* [Exercise aim]: Carry on the account of dingoes harassed by drivers and visitors on Fraser Island, starting after its final sentence.

* [Passage shown]:
-- begin --

Chris Druery was among a group of three visitors in a four-wheel-drive south of Eli Creek on Fraser Island on October 1 last year when they saw an approaching vehicle drive directly towards a dingo pup.

“[The driver] pointed their vehicle directly towards the pup and sped up, attempting to run it down,” Mr Druery said.  “They also swerved violently towards the pup, missing it by only centimetres.  “We watched the pup cower and run towards the surf with its hind legs tucked up under its rear end.”

Mr Druery said those in the offending four-wheel-drive were laughing during their attempts to run the dingo down.  “It is disappointing that such a jewel in the crown can be tarnished by clowns that drive dangerously on the beach,” he said.

Ms Jashin said the three dingoes in photographs she snapped last year were heading towards Eurong township beachfront when they were harassed by backpackers.

-- end --

* [Provided records]:
-- begin --

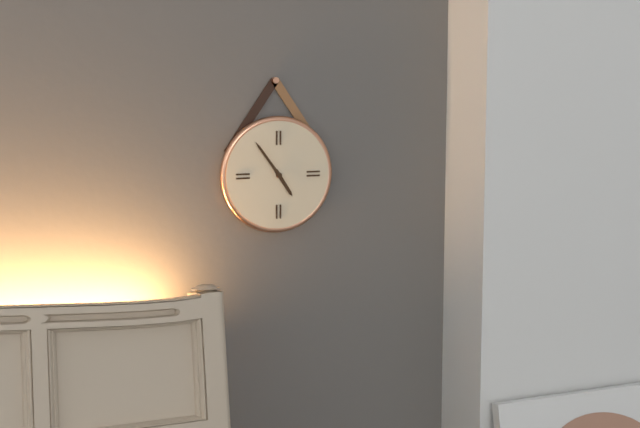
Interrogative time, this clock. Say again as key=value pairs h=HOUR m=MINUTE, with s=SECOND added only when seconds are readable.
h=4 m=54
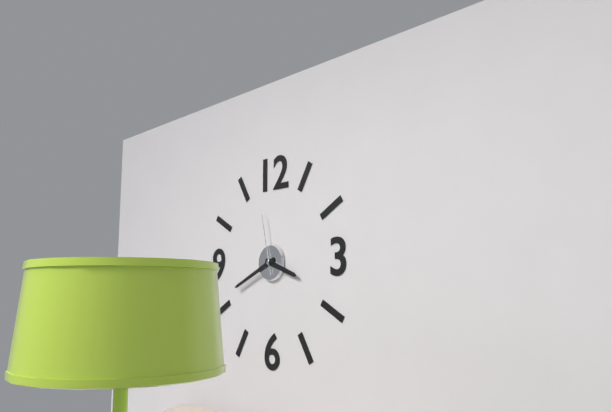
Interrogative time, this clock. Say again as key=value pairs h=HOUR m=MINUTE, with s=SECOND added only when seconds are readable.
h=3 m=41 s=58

-- end --
-- begin --

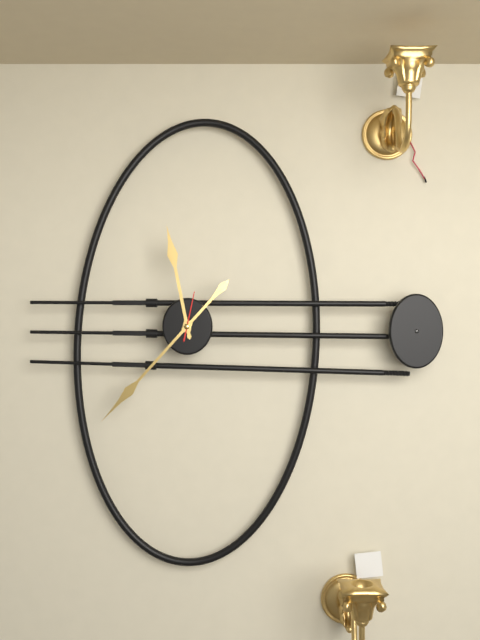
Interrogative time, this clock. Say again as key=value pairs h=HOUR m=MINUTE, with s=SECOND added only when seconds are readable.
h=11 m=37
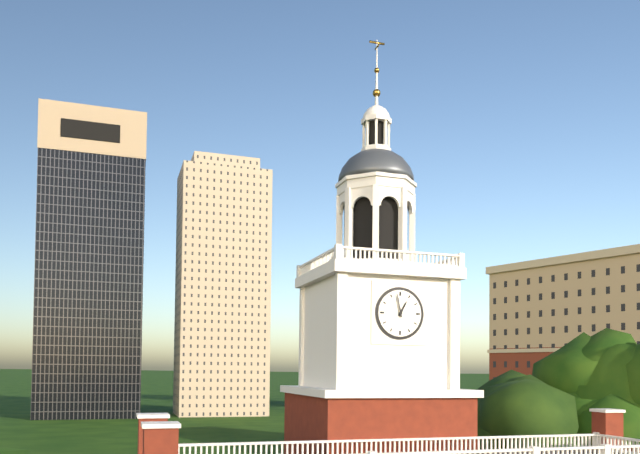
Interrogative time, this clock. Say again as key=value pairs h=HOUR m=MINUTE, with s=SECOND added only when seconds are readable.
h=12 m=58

-- end --

* [The response]:
“The pups were simply minding their own business when the girls screamed and the young male backpacker began to aggressively yell, run at, and kick sand at the pups,” she said.
Rather than dissuade the dogs, the yelling attracted them towards the group.  “The backpackers all jumped in the vehicle and drove up close to them to take pics,” she said.  She said all three of the pups had been destroyed after exhibiting allegedly aggressive behaviour towards humans.

[Source: ‘Tourists ‘threatening dingo extinction’, by AAP, 20100317, ^http://www.smh.com.au/environment/conservation/tourists-threatening-dingo-extinction-20100317-qe1o.html].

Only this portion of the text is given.